> **Problem requirements**:
Filter out all lines without the word "Clustering" from the data below, please, and copy the rest.

> **Records from a collection**:
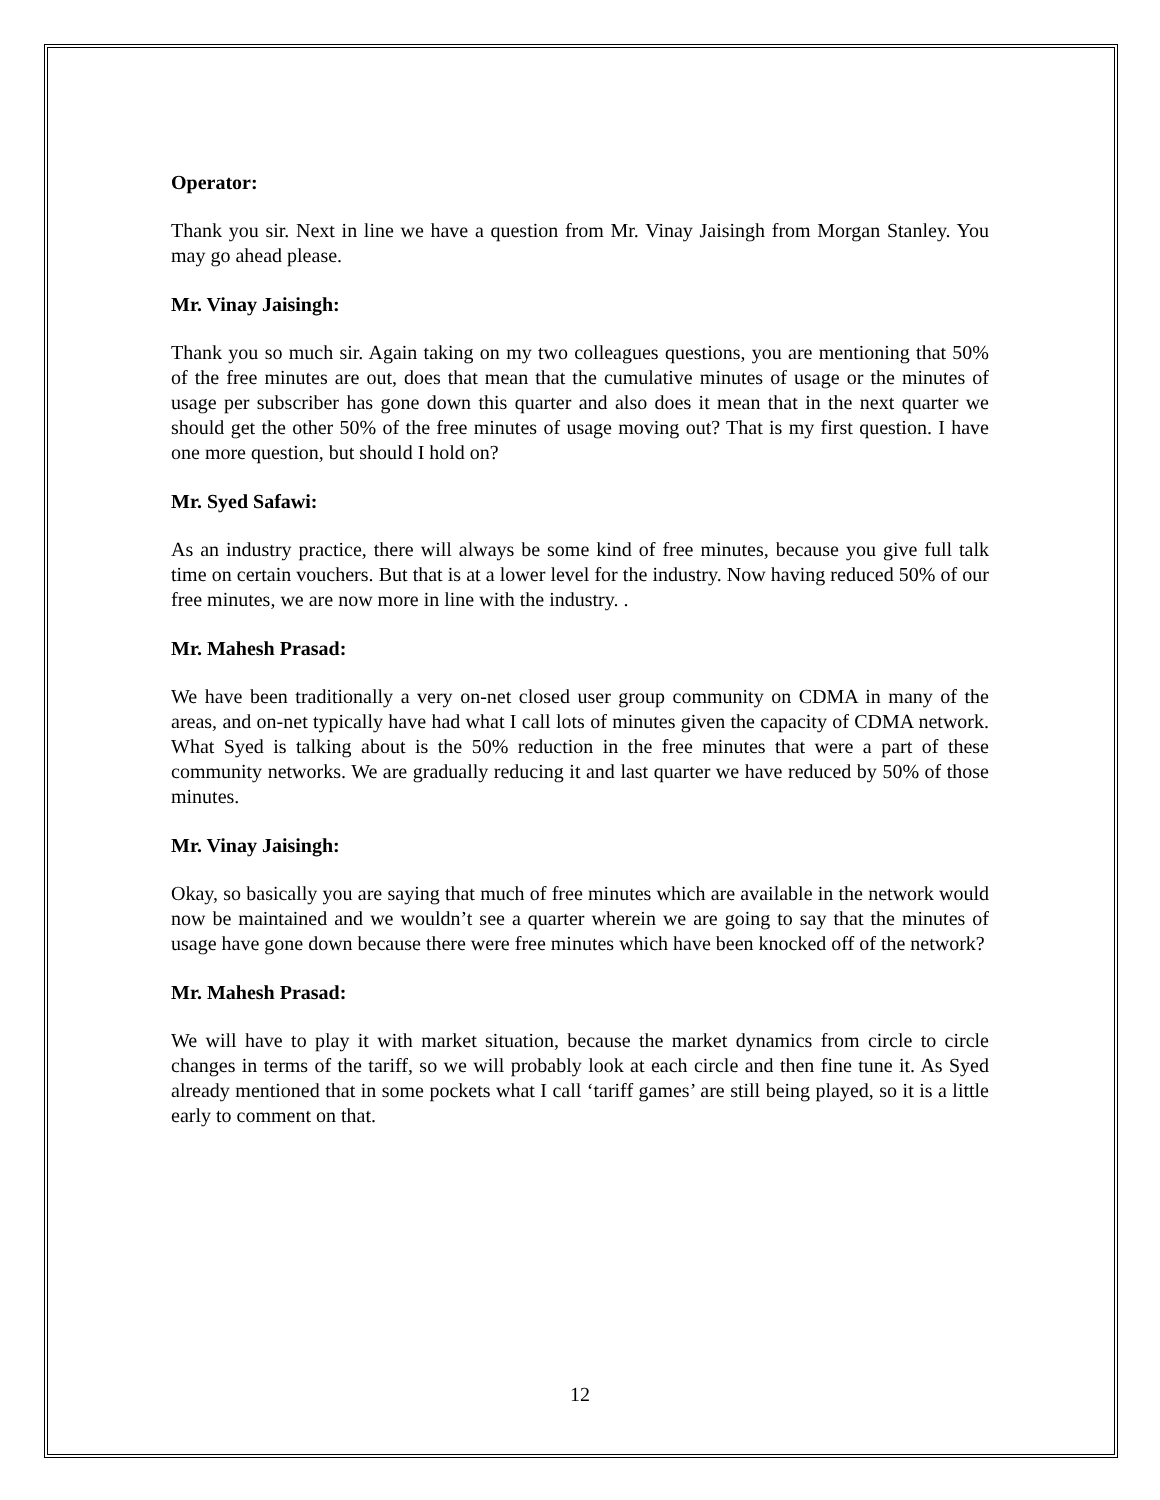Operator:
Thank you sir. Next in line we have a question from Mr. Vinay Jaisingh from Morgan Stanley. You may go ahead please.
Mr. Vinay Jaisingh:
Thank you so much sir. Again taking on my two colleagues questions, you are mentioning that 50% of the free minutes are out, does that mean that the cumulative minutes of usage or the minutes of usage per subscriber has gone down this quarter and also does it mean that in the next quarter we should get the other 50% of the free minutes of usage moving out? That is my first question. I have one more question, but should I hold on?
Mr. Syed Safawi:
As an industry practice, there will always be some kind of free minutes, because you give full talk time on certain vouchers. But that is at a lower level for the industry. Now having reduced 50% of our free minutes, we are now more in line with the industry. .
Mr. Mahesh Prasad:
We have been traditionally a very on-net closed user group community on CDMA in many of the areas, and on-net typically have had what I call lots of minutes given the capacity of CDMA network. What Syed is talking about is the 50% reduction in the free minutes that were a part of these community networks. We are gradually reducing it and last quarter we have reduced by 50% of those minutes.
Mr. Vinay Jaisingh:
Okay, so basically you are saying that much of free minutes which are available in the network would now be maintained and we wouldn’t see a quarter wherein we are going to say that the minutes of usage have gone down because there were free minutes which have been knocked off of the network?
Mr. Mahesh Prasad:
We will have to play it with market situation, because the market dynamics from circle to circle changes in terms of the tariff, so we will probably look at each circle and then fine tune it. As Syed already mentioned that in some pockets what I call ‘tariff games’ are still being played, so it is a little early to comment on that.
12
* * *
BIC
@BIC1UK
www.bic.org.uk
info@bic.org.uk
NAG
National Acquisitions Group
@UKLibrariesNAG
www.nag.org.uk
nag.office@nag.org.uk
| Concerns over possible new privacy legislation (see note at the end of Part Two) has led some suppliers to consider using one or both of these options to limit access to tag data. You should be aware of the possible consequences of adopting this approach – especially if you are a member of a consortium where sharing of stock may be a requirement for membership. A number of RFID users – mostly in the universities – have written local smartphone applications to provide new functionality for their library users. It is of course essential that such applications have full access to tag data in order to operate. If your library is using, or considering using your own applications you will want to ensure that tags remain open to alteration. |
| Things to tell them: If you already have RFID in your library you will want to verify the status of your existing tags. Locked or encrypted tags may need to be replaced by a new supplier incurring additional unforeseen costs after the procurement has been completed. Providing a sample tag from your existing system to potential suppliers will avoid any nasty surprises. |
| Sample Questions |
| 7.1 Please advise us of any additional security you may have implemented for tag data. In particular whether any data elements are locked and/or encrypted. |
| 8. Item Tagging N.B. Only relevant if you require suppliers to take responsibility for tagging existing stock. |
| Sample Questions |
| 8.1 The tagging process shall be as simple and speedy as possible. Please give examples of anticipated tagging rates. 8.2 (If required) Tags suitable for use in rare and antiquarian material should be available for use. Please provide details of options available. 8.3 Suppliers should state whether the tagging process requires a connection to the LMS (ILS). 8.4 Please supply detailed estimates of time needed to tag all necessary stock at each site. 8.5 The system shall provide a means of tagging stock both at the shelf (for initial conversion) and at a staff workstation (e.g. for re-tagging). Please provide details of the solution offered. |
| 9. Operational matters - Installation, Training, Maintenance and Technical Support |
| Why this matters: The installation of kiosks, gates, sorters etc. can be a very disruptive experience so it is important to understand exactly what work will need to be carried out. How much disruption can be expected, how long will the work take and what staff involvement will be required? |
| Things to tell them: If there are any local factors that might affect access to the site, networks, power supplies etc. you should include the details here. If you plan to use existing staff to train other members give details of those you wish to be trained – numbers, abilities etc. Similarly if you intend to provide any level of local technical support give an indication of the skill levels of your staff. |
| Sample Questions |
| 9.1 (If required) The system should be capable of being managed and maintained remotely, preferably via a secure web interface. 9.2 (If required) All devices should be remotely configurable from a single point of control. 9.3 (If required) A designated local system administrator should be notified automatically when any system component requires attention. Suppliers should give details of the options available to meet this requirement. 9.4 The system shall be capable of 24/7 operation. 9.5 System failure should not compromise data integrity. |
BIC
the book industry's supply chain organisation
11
==
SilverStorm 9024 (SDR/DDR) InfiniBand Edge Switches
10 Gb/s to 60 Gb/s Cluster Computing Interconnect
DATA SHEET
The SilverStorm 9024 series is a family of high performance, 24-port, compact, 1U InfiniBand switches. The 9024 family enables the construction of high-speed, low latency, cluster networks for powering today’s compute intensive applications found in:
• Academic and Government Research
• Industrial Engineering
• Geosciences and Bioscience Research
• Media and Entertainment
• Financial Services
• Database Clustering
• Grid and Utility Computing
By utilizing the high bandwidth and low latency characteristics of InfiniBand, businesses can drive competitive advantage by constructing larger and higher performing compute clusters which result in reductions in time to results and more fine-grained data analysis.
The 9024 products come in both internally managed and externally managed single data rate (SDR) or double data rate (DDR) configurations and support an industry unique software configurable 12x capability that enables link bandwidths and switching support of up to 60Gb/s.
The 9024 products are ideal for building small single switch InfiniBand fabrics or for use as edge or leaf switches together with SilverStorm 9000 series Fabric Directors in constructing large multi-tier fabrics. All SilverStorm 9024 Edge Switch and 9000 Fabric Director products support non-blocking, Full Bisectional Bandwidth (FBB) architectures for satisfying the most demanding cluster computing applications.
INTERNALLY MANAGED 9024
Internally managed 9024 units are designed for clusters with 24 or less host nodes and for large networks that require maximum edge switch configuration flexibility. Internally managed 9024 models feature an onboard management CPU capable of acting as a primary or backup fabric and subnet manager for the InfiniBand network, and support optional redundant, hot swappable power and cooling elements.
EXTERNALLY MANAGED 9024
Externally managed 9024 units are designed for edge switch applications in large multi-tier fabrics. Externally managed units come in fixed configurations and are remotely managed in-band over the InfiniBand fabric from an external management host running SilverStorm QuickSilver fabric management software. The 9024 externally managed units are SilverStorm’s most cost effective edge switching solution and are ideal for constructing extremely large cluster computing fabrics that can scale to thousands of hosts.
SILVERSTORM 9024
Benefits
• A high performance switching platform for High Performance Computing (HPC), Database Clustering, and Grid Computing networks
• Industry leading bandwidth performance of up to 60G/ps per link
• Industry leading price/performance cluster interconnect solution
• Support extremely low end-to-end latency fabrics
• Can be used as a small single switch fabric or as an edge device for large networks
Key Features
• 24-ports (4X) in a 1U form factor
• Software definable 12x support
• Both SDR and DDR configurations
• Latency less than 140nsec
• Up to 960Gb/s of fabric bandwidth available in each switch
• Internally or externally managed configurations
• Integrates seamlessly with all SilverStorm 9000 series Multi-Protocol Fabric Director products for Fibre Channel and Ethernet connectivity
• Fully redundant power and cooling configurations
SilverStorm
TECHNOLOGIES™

> **Response to the exercise**:
• Database Clustering
• A high performance switching platform for High Performance Computing (HPC), Database Clustering, and Grid Computing networks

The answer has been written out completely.